Teneffüs derdi çeken bebek, “dil itici” aparatla hayata tutundu

sable

New member
İstanbul’da yaşayan Yavuz çiftinin birinci çocuğu olan ve “Pierre Robin Sendromu” niçiniyle lisan kökü geride doğan 1 aylık Metehan bebek, Uşak Üniversitesi Eğitim ve Araştırma Hastanesi‘ndeki müdahaleyle teneffüs aygıtına bağımlılıktan kurtuldu.

Anne Çiğdem Yavuz, hamileliğinin 20. haftasında yaptırdığı ayrıntılı ultrason çekiminde bebeğinin alt çenesinin gelişmenini tamamlamadığını, damakta yarıkların olduğunu ve Pierre Robin Sendromlu olarak dünyaya gelme ihtimali olduğunu öğrendi.

Bu hastalığın cerrahi metot kullanmadan tedavisinin Türkiye’de ender olarak yapıldığını, bu merkezlerden birinin Uşak Üniversitesi Eğitim ve Araştırma Hastanesinde olduğunu öğrenen Yavuz çifti, doğumdan evvel hekimlerle irtibata geçti.

Alt çene kısmı tamamlanmadan, lisan kökü geride ve damağında yarıklarla dünyaya gelen Metehan bebek, ambulansla Uşak’a getirildi.

Aygıta bağlanarak nefes alabilen ve ağızdan beslenmesi yapılamayan Metehan bebek için Diş Tabibi Serap Titiz tarafınca lisan itici aparat (preepiglottik buton plağı) hazırlandı.

Bebeğin ağzına yerleştirilen aparat yardımıyla aygıta bağlanmadan nefes alabilen bebek biberonla beslenmeye başladı.

Baba Mecit Yavuz, AA muhabirine, yapılan müdahaleyle çocuğunun yaşama bağlandığını belirterek, “Bebeğimiz soluk alamıyor ve beslenemiyordu. Bu düzeldi. Doğduğundan bu yana birinci kere biberonla besledim, fazlaca duygulandım, gözyaşlarıma hakim olamadım. Onu birinci kere olağan bir biçimde soluk alırken gördüğümde hayli keyifli oldum. Bizim için tanım edilemez hisler. Bu süreç epey ağırdı. Bebeğimin düzgüne gittiğini görmek açıkçası bize moral ve motivasyon oldu.” dedi.

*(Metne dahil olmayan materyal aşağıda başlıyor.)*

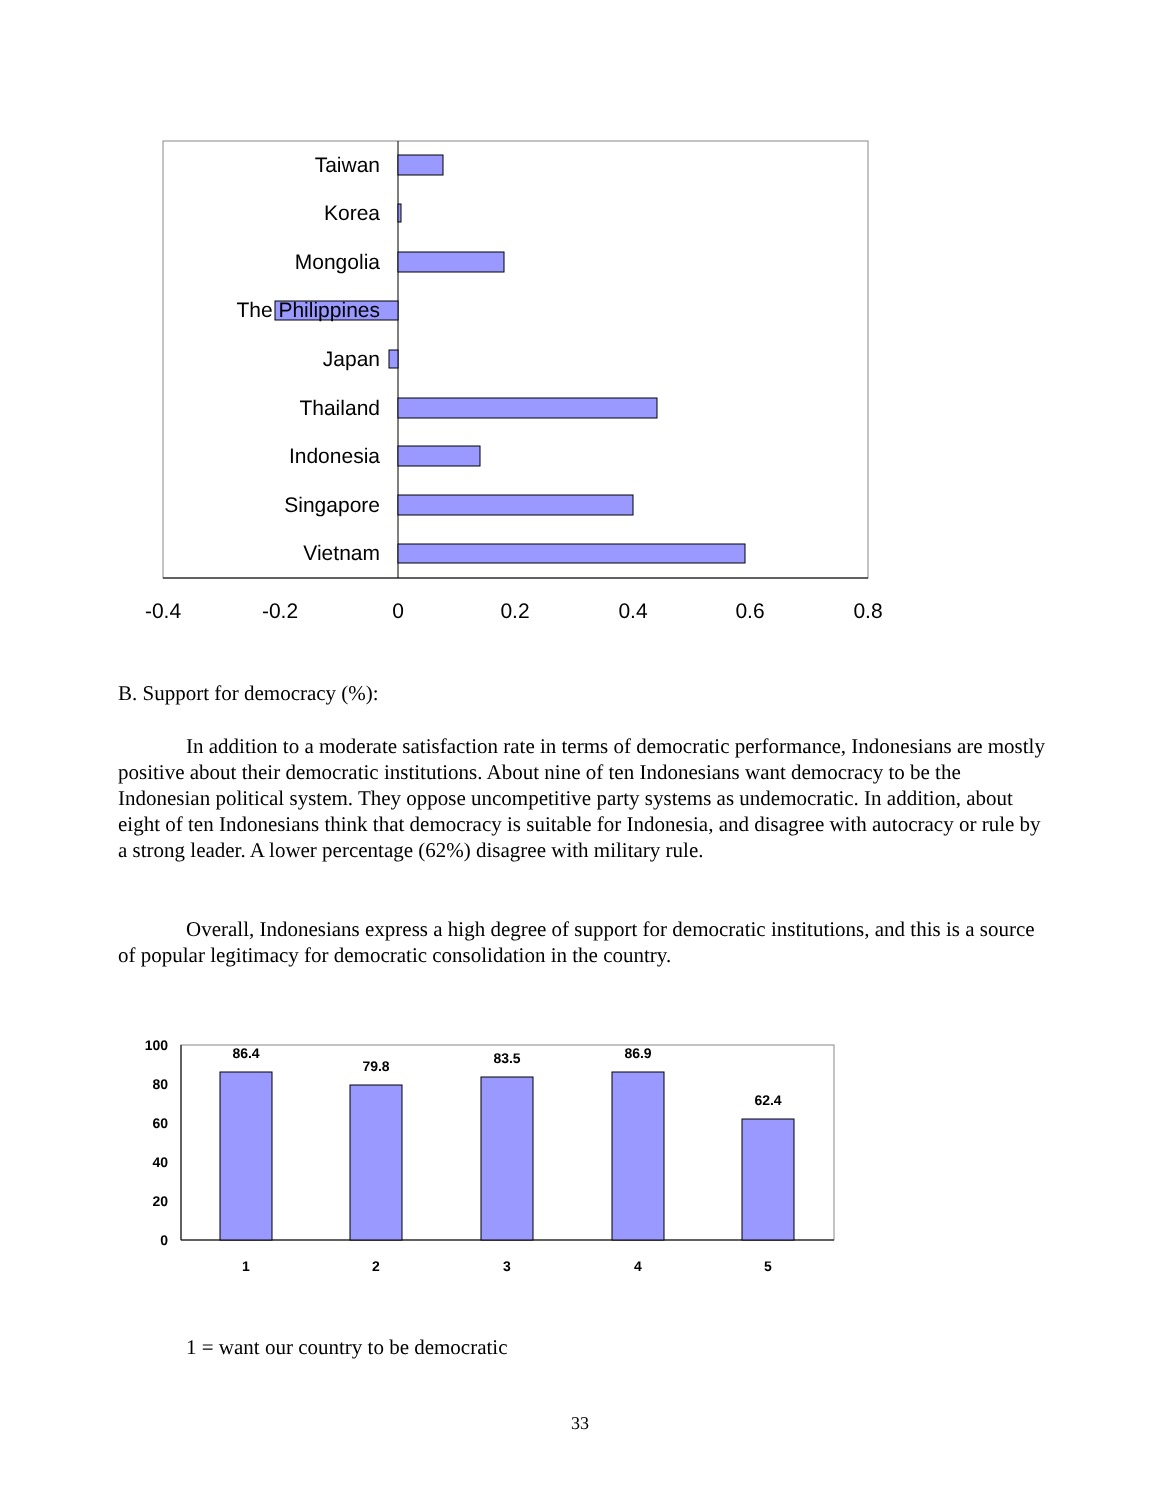Taiwan
Korea
Mongolia
The Philippines
Japan
Thailand
Indonesia
Singapore
Vietnam
-0.4
-0.2
0
0.2
0.4
0.6
0.8
B. Support for democracy (%):
In addition to a moderate satisfaction rate in terms of democratic performance, Indonesians are mostly positive about their democratic institutions. About nine of ten Indonesians want democracy to be the Indonesian political system. They oppose uncompetitive party systems as undemocratic. In addition, about eight of ten Indonesians think that democracy is suitable for Indonesia, and disagree with autocracy or rule by a strong leader. A lower percentage (62%) disagree with military rule.
Overall, Indonesians express a high degree of support for democratic institutions, and this is a source of popular legitimacy for democratic consolidation in the country.
100
80
60
40
20
0
86.4
79.8
83.5
86.9
62.4
1
2
3
4
5
1 = want our country to be democratic
33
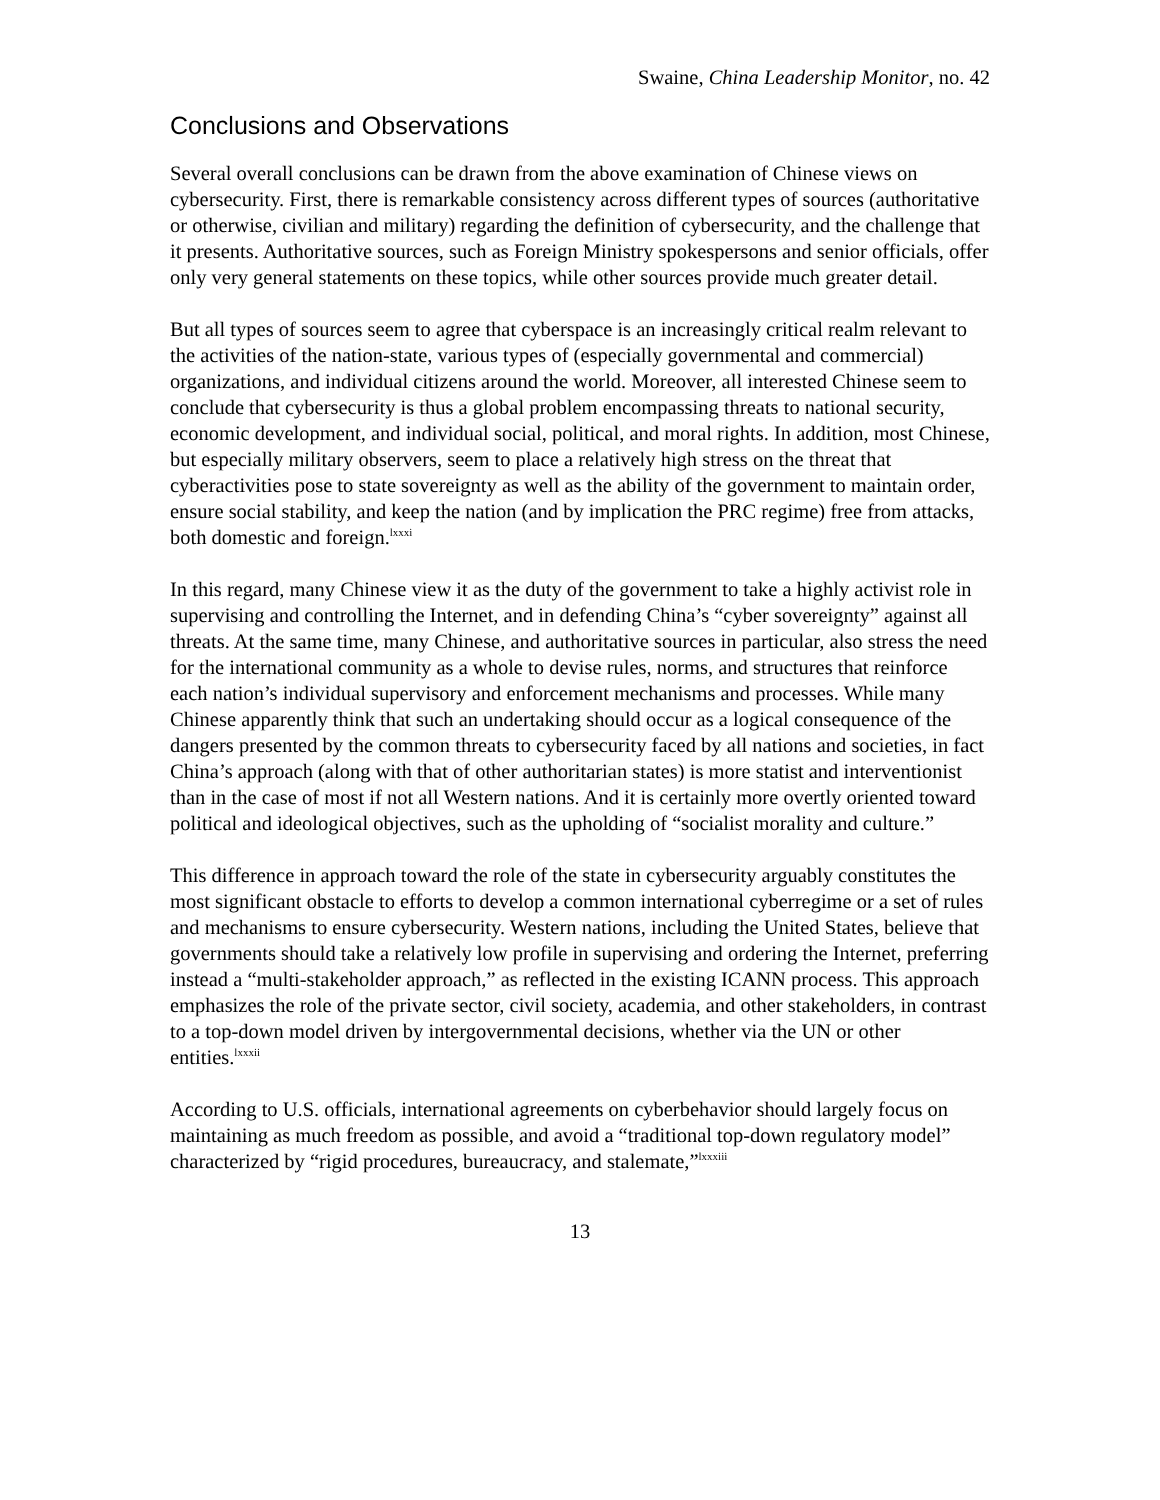Swaine, China Leadership Monitor, no. 42
Conclusions and Observations
Several overall conclusions can be drawn from the above examination of Chinese views on cybersecurity. First, there is remarkable consistency across different types of sources (authoritative or otherwise, civilian and military) regarding the definition of cybersecurity, and the challenge that it presents. Authoritative sources, such as Foreign Ministry spokespersons and senior officials, offer only very general statements on these topics, while other sources provide much greater detail.
But all types of sources seem to agree that cyberspace is an increasingly critical realm relevant to the activities of the nation-state, various types of (especially governmental and commercial) organizations, and individual citizens around the world. Moreover, all interested Chinese seem to conclude that cybersecurity is thus a global problem encompassing threats to national security, economic development, and individual social, political, and moral rights. In addition, most Chinese, but especially military observers, seem to place a relatively high stress on the threat that cyberactivities pose to state sovereignty as well as the ability of the government to maintain order, ensure social stability, and keep the nation (and by implication the PRC regime) free from attacks, both domestic and foreign.<sup>lxxxi</sup>
In this regard, many Chinese view it as the duty of the government to take a highly activist role in supervising and controlling the Internet, and in defending China’s “cyber sovereignty” against all threats. At the same time, many Chinese, and authoritative sources in particular, also stress the need for the international community as a whole to devise rules, norms, and structures that reinforce each nation’s individual supervisory and enforcement mechanisms and processes. While many Chinese apparently think that such an undertaking should occur as a logical consequence of the dangers presented by the common threats to cybersecurity faced by all nations and societies, in fact China’s approach (along with that of other authoritarian states) is more statist and interventionist than in the case of most if not all Western nations. And it is certainly more overtly oriented toward political and ideological objectives, such as the upholding of “socialist morality and culture.”
This difference in approach toward the role of the state in cybersecurity arguably constitutes the most significant obstacle to efforts to develop a common international cyberregime or a set of rules and mechanisms to ensure cybersecurity. Western nations, including the United States, believe that governments should take a relatively low profile in supervising and ordering the Internet, preferring instead a “multi-stakeholder approach,” as reflected in the existing ICANN process. This approach emphasizes the role of the private sector, civil society, academia, and other stakeholders, in contrast to a top-down model driven by intergovernmental decisions, whether via the UN or other entities.<sup>lxxxii</sup>
According to U.S. officials, international agreements on cyberbehavior should largely focus on maintaining as much freedom as possible, and avoid a “traditional top-down regulatory model” characterized by “rigid procedures, bureaucracy, and stalemate,”<sup>lxxxiii</sup>
13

Anne Çiğdem Yavuz ise çocuklarının rahat bir biçimde nefes alıp vermesinin memnunluk verici bir his olduğunu söylemiş oldu.

Diş Tabibi Serap Titiz ise Pierre Robin Sendromu belirtilerinin tedavisinde uyguladıkları prosedürün hayli yaygın olmadığını söz etti.

Bebekten ölçü aldıktan daha sonra lisanı önde konumlandıracak bir aparat tasarladıklarını aktaran Titiz, şu ayrıntıları verdi:

“Metehan epeyce kuvvetli bir bebek. Aparatı yaptıktan daha sonra ne vakit memeyi emecek diye bekliyorduk. Biberonu kaptıktan daha sonra bırakmadı ve bu hepimiz için bayram oldu. Dünyalar önünüze gelse onun verdiği memnunlukla kıyaslanamaz. Bir bebeğin hayatına dokunmanın verdiği memnunluk hiç bir şeyle ölçülemez. Bir şeyin tedavisi var ise bunun yaygınlaşması gerekir. Hedefimiz tüm Türkiye’de bu sendromla doğan çocukları tedavi etmek. Daha geniş kitlelere ismimizi duyurmak istiyoruz. Bu alanla ilgilenen doktor sayısı çok az. Başka tedavi halleri ise daha fazlaca cerrahi süreç gerektiriyor. Bunun için hastaların birçoğu yurt dışına gitmek zorunda kalıyor ya da cerrahi müdahale yaptırmak zorunda kalıyor.”

Hastanenin Yenidoğan Ağır Bakım Sorumlu Tabibi Bora Baysal da gibisi rahatsızlıklarla ilgili hastane bünyesinde bir merkezi kurma basamağında olduklarını söz etti.